An important limitation of this study is that
p-values were interpreted as significant without applying corrections for multiple testing. Conducting multiple statistical tests increases the risk of Type I error, meaning that some findings may be statistically significant by chance alone rather than reflecting true effects. This phenomenon, known as the multiple testing problem, can lead to inflated false-positive rates and reduce the reproducibility of results. Future studies should consider applying appropriate multiplicity correction methods, such as the Bonferroni or false discovery rate (FDR) adjustments, to control for this risk and provide more robust conclusions [
49]. It is important to note that this study represents a preliminary cross-sectional investigation, laying the groundwork for a future longitudinal prospective cohort study. In this forthcoming study, patients will undergo clinical assessments, their disease activity scores will be calculated, and comparisons will be made based on the severity of their RA; we also intend to use structural equation modeling (SEM) techniques to examine both direct and indirect effects, as well as potential mediating and moderating factors within the hypothesized causal framework.

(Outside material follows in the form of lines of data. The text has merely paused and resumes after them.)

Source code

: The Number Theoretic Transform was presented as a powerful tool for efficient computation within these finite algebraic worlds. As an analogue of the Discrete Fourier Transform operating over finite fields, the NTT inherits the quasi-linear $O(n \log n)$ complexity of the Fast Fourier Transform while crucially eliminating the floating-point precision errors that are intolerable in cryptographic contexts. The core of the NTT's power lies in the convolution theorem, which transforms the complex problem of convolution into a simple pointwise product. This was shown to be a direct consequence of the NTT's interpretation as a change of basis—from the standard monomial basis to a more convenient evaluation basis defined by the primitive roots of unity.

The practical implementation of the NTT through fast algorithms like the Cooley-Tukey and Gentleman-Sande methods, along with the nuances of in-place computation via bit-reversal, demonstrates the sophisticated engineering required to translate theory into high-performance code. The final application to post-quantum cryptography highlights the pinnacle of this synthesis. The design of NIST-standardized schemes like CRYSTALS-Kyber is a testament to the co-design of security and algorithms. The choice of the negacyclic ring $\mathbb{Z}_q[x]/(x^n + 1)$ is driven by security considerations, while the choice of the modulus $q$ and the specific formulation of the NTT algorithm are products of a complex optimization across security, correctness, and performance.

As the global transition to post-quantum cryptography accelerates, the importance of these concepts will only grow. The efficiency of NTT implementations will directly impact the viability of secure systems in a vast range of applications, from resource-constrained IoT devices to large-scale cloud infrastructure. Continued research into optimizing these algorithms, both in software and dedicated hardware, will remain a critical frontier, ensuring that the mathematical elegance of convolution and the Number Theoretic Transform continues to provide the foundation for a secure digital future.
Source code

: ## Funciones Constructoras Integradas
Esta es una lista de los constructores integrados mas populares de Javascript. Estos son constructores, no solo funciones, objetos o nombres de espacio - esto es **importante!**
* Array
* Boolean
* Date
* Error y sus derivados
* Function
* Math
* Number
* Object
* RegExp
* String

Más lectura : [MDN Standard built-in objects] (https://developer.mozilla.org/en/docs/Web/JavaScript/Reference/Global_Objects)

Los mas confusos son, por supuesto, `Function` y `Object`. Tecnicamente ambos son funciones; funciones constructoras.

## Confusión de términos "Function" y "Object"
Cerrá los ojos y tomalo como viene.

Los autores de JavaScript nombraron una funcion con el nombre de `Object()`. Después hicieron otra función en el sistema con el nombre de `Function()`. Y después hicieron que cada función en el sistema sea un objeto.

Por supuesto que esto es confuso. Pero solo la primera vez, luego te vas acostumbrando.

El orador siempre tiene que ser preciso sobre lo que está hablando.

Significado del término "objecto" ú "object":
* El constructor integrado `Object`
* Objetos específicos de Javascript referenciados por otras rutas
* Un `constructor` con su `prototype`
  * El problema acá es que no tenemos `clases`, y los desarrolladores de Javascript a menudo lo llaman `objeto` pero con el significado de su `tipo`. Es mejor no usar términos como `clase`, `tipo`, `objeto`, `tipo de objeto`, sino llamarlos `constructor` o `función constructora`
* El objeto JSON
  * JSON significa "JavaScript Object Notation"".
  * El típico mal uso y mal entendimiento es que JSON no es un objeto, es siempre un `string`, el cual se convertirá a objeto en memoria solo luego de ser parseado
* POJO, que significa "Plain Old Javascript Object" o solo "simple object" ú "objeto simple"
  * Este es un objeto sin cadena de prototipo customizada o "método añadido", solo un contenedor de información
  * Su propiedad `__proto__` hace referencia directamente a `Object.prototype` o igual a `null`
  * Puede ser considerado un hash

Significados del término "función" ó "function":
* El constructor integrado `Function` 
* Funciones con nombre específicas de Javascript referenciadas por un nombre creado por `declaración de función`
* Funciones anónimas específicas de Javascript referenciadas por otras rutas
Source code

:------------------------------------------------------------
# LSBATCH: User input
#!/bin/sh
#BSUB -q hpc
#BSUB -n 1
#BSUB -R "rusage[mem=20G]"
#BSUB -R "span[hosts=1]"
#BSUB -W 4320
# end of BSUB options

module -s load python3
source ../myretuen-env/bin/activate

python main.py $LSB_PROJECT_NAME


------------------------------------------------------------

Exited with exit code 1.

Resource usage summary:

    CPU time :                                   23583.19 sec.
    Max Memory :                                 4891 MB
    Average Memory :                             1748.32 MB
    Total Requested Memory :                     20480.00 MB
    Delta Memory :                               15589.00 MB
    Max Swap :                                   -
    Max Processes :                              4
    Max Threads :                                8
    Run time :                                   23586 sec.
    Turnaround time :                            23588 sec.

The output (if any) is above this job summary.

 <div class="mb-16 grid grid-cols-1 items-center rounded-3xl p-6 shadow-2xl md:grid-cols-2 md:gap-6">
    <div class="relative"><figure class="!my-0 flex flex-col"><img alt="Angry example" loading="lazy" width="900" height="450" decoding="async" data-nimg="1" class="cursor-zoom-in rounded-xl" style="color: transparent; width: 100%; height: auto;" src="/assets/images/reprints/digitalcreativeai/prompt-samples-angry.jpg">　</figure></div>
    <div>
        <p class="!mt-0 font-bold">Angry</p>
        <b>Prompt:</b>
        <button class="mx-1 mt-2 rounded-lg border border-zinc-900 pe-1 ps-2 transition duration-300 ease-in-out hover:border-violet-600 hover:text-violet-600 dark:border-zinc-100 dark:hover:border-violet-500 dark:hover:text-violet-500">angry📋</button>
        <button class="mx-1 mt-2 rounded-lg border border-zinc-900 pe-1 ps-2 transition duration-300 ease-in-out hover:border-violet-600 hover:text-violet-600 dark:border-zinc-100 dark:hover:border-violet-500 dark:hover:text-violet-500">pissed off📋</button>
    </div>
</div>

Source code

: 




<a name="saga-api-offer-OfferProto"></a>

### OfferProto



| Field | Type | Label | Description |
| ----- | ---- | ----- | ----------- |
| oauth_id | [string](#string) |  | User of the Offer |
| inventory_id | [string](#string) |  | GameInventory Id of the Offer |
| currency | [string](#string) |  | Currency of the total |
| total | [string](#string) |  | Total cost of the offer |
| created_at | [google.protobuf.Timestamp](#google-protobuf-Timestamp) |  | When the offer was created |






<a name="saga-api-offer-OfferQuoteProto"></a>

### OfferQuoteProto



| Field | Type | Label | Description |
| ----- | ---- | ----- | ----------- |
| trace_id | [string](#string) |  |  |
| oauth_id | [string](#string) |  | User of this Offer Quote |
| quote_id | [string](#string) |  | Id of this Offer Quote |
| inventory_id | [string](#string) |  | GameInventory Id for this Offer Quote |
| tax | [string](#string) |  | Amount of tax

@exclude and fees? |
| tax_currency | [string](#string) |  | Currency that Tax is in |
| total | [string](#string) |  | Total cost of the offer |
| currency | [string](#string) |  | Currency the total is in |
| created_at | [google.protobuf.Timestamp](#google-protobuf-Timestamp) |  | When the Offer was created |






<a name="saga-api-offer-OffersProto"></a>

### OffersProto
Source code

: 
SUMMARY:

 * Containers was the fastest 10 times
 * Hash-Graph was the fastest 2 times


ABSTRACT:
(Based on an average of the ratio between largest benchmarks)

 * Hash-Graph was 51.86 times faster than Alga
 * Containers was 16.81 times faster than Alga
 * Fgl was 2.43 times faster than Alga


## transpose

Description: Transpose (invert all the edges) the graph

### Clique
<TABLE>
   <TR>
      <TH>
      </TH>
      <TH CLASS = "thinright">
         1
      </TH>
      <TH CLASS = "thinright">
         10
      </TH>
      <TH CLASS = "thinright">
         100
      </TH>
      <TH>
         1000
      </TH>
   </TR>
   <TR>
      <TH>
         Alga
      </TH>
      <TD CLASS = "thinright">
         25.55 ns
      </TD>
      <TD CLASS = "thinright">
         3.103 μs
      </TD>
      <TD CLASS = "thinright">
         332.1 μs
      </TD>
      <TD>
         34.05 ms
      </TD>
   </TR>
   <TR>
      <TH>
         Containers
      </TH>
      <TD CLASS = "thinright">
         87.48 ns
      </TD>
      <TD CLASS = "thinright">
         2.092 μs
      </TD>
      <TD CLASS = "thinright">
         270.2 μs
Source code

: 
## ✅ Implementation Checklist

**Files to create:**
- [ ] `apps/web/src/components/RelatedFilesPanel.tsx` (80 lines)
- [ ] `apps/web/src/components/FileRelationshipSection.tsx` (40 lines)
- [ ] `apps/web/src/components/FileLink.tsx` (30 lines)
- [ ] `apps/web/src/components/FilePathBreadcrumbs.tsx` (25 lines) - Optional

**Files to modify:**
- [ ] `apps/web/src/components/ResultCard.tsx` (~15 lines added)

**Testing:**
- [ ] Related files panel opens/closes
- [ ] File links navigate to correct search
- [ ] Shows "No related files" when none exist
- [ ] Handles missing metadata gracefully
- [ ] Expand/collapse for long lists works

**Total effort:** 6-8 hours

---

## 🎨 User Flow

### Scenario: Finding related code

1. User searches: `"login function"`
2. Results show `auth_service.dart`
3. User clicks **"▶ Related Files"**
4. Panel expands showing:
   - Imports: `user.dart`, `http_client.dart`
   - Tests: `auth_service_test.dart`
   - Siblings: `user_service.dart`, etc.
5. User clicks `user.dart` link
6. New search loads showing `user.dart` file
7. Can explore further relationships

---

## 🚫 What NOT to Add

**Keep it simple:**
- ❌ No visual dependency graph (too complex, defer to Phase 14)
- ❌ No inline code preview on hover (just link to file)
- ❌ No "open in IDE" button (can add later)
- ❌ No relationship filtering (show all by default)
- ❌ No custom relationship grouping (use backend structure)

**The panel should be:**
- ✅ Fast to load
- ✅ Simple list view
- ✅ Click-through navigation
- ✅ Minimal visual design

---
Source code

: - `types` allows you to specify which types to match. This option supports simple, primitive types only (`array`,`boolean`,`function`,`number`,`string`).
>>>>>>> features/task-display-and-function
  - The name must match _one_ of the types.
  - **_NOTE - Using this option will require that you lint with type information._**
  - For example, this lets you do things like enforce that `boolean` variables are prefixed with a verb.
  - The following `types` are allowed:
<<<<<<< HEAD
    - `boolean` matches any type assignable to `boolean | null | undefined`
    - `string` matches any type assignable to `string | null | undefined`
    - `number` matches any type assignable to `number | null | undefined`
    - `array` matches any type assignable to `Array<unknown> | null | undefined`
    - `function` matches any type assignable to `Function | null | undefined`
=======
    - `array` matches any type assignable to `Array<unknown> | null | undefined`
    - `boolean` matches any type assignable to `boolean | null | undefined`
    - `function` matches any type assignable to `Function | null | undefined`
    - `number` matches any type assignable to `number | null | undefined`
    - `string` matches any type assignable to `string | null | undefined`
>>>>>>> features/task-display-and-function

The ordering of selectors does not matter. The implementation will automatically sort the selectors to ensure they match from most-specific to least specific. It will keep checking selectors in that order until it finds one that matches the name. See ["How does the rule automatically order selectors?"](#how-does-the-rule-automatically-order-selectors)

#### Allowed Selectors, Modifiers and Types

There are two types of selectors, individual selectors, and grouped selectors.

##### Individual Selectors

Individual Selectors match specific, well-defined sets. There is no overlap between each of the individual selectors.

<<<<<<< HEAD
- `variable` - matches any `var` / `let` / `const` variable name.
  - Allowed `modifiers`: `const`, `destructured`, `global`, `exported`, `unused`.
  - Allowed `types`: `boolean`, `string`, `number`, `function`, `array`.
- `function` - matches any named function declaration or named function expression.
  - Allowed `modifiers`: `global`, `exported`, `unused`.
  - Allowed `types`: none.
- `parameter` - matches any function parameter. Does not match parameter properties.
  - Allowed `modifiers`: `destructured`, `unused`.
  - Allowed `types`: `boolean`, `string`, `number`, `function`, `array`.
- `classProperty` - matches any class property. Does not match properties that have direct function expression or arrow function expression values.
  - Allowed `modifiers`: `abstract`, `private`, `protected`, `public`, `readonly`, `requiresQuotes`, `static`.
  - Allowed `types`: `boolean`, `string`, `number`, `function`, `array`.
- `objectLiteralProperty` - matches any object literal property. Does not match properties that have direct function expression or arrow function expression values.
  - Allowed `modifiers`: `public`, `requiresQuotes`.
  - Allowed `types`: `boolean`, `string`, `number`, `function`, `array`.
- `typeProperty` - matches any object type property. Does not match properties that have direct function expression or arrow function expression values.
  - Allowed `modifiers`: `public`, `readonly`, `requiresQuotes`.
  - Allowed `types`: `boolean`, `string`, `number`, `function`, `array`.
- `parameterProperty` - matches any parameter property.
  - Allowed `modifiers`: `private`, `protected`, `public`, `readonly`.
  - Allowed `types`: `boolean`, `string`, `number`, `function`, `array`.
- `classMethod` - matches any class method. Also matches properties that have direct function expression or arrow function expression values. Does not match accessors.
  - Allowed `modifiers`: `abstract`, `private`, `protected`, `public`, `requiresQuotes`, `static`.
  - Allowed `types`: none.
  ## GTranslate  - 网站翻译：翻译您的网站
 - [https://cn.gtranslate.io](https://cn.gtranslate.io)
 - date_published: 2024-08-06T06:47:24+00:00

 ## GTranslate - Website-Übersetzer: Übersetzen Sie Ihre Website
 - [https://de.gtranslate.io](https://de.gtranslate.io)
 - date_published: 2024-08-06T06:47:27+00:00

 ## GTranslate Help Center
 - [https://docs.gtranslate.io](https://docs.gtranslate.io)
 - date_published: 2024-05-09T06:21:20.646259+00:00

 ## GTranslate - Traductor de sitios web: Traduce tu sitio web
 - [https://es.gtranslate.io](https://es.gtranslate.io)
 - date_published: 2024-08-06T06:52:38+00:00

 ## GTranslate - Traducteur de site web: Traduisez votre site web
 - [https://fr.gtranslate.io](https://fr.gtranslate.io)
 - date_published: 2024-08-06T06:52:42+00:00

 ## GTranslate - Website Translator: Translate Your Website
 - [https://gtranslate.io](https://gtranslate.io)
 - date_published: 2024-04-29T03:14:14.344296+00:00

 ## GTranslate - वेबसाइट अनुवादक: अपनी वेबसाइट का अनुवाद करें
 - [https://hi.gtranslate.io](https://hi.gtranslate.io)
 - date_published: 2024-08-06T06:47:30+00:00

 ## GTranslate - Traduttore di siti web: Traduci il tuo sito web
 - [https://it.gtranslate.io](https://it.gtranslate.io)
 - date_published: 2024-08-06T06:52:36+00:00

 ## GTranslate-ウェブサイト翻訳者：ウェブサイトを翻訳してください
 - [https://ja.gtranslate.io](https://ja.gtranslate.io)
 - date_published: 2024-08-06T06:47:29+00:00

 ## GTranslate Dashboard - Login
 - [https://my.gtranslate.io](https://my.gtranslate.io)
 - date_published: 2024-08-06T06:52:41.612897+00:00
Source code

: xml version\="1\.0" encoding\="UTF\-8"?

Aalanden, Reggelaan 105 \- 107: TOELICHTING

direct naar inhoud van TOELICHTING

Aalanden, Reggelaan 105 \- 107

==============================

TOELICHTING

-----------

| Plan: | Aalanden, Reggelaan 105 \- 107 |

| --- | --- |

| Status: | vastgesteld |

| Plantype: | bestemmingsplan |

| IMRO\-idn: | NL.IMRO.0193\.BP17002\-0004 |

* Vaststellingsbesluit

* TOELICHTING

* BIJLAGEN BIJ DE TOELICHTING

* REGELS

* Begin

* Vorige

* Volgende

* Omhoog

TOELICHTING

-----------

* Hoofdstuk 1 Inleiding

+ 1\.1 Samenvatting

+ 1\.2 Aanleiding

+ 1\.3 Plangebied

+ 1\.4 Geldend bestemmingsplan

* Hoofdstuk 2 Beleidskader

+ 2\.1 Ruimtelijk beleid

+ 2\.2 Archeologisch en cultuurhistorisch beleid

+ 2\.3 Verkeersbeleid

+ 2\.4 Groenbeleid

However, this study provides valuable insights into the prevalence of depression and anxiety in correlation with the determinants of health among patients with RA in Saudi Arabia. The findings emphasize the importance of addressing depression and anxiety as a part of comprehensive RA management strategies. Future research should explore longitudinal associations between sociodemographic, clinical, and lifestyle factors and depression and anxiety in patients with RA to inform targeted interventions aimed at improving psychological well-being in this population.